(SOURCE DATA)

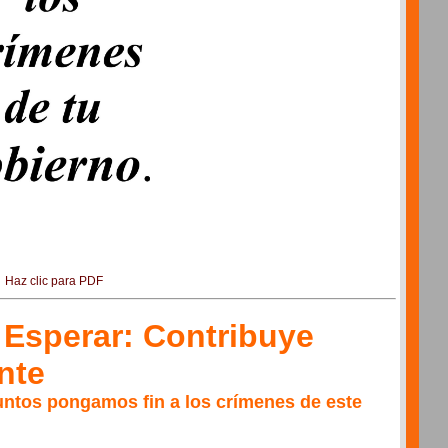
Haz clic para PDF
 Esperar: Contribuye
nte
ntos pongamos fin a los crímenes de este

(End SOURCE DATA)
(SOURCE DATA)

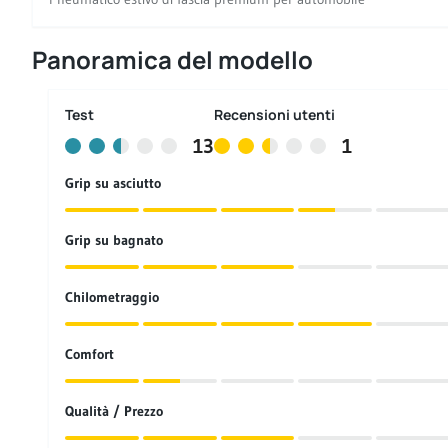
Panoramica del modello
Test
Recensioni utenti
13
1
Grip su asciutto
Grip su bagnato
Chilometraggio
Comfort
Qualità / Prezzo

(End SOURCE DATA)

ASSIGNMENT> In the data above, start at the line that has "Haz clic para PDF", stop after the line that has "ntos pongamos fin a los crímenes de este", and print every line in between exactly as it stands.

TASK OUTPUT>
Haz clic para PDF
 Esperar: Contribuye
nte
ntos pongamos fin a los crímenes de este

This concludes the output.